Dataset records Start Marker

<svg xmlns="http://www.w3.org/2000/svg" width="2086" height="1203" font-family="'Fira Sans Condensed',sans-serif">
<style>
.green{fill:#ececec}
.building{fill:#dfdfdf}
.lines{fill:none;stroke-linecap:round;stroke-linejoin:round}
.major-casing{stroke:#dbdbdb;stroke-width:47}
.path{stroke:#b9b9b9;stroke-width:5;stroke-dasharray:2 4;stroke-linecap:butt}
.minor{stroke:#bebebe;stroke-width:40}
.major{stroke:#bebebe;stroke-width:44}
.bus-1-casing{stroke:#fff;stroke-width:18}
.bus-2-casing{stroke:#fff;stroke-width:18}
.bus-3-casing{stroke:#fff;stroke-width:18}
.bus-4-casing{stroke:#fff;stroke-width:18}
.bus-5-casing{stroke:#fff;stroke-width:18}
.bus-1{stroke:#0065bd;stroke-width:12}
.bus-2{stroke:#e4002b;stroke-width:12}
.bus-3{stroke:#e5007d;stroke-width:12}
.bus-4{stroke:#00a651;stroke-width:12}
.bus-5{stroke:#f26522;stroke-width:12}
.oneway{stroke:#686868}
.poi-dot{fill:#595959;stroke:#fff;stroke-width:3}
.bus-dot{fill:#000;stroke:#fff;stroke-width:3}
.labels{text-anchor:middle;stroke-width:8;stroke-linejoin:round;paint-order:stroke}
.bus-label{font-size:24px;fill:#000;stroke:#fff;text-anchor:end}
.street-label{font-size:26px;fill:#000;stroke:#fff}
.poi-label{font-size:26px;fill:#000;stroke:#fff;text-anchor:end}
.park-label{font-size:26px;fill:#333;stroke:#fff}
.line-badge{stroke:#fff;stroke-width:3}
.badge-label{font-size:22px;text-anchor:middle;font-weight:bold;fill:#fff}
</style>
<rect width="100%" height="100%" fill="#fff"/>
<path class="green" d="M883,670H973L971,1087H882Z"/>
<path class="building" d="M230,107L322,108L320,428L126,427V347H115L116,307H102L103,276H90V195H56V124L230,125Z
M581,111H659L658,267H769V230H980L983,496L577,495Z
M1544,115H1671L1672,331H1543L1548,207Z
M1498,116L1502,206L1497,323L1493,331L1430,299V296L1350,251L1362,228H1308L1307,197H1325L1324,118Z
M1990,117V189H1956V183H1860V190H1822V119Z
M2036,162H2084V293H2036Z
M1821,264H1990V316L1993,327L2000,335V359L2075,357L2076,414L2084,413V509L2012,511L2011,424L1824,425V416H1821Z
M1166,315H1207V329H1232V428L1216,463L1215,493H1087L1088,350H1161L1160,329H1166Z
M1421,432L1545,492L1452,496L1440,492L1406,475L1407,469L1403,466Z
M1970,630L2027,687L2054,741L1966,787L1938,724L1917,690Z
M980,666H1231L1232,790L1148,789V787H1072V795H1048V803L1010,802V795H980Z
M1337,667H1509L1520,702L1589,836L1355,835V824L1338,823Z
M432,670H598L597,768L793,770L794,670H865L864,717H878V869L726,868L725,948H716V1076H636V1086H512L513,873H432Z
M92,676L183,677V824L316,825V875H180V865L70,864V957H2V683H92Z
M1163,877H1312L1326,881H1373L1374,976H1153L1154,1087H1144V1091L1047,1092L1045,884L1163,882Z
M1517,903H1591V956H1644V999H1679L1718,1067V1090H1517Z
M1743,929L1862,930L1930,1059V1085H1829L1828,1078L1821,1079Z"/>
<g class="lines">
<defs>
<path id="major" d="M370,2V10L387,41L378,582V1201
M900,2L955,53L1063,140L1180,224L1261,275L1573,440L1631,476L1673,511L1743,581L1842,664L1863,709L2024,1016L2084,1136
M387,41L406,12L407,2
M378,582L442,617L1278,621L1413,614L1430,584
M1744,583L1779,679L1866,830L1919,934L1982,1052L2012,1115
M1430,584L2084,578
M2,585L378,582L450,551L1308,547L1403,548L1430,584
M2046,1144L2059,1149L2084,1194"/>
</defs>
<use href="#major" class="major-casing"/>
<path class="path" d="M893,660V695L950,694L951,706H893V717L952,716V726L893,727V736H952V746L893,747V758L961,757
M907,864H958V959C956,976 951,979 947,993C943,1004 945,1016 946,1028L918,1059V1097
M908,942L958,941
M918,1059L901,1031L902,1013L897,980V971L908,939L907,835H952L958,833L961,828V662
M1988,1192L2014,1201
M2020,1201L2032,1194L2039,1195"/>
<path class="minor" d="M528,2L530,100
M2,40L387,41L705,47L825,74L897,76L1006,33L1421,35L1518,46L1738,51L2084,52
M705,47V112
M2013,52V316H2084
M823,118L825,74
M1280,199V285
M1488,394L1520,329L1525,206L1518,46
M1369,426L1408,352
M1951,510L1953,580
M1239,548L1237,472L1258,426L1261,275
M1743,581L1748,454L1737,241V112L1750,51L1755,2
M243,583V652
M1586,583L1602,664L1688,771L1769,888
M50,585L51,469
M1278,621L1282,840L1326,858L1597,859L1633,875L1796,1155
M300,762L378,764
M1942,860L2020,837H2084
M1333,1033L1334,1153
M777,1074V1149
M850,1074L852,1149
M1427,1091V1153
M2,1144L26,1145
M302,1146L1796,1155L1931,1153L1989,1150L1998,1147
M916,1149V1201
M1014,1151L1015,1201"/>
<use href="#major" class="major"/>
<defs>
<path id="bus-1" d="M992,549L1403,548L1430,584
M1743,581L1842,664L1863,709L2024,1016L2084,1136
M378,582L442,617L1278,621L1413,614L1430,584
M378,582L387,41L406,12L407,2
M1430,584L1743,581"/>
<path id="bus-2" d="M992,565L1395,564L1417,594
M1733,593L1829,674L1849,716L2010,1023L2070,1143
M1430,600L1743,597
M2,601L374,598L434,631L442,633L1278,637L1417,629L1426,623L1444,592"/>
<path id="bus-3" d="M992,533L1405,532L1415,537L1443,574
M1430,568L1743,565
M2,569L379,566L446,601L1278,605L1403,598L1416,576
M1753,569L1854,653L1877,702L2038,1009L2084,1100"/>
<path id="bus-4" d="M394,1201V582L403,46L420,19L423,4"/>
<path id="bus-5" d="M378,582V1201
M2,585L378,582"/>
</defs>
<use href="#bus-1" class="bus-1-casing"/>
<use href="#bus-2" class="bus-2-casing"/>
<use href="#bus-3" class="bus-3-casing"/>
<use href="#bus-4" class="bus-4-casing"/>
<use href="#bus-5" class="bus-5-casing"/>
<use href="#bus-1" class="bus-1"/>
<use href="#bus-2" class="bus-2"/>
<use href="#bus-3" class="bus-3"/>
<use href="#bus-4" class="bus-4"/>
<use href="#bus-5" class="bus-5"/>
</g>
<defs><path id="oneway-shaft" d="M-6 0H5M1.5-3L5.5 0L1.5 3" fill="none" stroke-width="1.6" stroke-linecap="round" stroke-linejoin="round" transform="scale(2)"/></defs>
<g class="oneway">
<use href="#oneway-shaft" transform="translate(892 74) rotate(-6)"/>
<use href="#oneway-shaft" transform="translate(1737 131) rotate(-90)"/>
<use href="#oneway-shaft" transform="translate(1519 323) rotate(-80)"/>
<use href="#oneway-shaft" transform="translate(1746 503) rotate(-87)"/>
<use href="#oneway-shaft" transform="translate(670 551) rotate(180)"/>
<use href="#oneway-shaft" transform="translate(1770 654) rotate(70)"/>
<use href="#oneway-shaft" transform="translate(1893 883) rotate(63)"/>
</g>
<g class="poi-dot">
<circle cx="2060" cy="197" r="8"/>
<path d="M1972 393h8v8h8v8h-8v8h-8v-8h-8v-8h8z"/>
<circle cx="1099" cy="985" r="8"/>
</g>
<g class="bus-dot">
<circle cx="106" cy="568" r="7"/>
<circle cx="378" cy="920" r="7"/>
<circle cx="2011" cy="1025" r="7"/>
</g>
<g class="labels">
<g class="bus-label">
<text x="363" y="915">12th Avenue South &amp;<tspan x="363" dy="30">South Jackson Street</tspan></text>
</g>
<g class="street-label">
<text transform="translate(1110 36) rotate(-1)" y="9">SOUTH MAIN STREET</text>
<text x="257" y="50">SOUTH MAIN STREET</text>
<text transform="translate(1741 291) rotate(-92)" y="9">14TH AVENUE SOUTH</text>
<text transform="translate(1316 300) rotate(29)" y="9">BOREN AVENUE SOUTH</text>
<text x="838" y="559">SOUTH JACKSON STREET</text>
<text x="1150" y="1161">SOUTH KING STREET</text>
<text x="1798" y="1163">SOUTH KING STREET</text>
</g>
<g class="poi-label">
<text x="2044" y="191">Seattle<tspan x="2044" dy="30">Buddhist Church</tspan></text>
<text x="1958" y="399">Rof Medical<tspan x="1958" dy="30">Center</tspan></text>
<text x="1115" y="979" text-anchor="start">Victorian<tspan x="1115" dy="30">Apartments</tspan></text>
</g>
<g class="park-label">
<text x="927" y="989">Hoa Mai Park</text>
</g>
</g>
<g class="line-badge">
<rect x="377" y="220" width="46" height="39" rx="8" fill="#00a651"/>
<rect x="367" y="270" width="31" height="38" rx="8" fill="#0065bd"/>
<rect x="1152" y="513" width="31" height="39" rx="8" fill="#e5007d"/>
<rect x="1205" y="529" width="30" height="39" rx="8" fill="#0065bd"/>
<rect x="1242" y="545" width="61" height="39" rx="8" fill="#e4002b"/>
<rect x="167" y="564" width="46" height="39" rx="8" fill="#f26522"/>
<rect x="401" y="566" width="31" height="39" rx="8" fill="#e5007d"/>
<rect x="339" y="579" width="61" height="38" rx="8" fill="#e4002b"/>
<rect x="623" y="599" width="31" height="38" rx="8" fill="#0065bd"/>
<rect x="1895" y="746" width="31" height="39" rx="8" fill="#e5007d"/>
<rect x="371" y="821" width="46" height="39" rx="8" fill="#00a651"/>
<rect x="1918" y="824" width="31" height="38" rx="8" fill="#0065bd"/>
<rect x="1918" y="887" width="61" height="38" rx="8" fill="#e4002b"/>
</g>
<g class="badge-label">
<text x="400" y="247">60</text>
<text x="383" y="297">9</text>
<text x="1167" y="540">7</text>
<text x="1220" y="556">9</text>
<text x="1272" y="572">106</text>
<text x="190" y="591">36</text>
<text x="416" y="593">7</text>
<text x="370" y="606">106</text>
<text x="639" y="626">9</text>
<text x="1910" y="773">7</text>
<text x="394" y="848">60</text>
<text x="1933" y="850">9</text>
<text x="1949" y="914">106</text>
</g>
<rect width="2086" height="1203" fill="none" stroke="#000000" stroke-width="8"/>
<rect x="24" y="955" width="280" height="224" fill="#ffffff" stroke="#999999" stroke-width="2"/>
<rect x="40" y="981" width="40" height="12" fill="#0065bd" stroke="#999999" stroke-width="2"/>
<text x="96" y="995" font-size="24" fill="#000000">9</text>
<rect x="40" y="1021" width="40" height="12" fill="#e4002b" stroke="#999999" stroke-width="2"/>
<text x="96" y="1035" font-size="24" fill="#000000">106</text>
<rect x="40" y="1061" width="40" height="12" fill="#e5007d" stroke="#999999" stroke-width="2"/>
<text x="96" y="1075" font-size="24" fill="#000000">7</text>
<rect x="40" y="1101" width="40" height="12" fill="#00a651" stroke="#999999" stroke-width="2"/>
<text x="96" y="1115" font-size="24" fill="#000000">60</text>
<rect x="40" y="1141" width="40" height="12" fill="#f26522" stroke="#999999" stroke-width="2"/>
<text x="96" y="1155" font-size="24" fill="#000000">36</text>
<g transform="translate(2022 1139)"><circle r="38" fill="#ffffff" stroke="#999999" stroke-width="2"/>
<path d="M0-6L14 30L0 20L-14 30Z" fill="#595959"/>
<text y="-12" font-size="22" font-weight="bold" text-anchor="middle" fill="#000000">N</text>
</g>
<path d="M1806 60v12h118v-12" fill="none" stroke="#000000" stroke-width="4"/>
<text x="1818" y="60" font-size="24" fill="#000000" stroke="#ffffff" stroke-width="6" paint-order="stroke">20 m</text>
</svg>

Dataset records End Marker

In the entries above, find the line with "M1421,432L1545,492L1452,496L1440,492L1406,475L1407,469L1403,466Z" and the line with "M1488,394L1520,329L1525,206L1518,46", then restate word for word both of them and every line between, with nothing more.

M1421,432L1545,492L1452,496L1440,492L1406,475L1407,469L1403,466Z
M1970,630L2027,687L2054,741L1966,787L1938,724L1917,690Z
M980,666H1231L1232,790L1148,789V787H1072V795H1048V803L1010,802V795H980Z
M1337,667H1509L1520,702L1589,836L1355,835V824L1338,823Z
M432,670H598L597,768L793,770L794,670H865L864,717H878V869L726,868L725,948H716V1076H636V1086H512L513,873H432Z
M92,676L183,677V824L316,825V875H180V865L70,864V957H2V683H92Z
M1163,877H1312L1326,881H1373L1374,976H1153L1154,1087H1144V1091L1047,1092L1045,884L1163,882Z
M1517,903H1591V956H1644V999H1679L1718,1067V1090H1517Z
M1743,929L1862,930L1930,1059V1085H1829L1828,1078L1821,1079Z"/>
<g class="lines">
<defs>
<path id="major" d="M370,2V10L387,41L378,582V1201
M900,2L955,53L1063,140L1180,224L1261,275L1573,440L1631,476L1673,511L1743,581L1842,664L1863,709L2024,1016L2084,1136
M387,41L406,12L407,2
M378,582L442,617L1278,621L1413,614L1430,584
M1744,583L1779,679L1866,830L1919,934L1982,1052L2012,1115
M1430,584L2084,578
M2,585L378,582L450,551L1308,547L1403,548L1430,584
M2046,1144L2059,1149L2084,1194"/>
</defs>
<use href="#major" class="major-casing"/>
<path class="path" d="M893,660V695L950,694L951,706H893V717L952,716V726L893,727V736H952V746L893,747V758L961,757
M907,864H958V959C956,976 951,979 947,993C943,1004 945,1016 946,1028L918,1059V1097
M908,942L958,941
M918,1059L901,1031L902,1013L897,980V971L908,939L907,835H952L958,833L961,828V662
M1988,1192L2014,1201
M2020,1201L2032,1194L2039,1195"/>
<path class="minor" d="M528,2L530,100
M2,40L387,41L705,47L825,74L897,76L1006,33L1421,35L1518,46L1738,51L2084,52
M705,47V112
M2013,52V316H2084
M823,118L825,74
M1280,199V285
M1488,394L1520,329L1525,206L1518,46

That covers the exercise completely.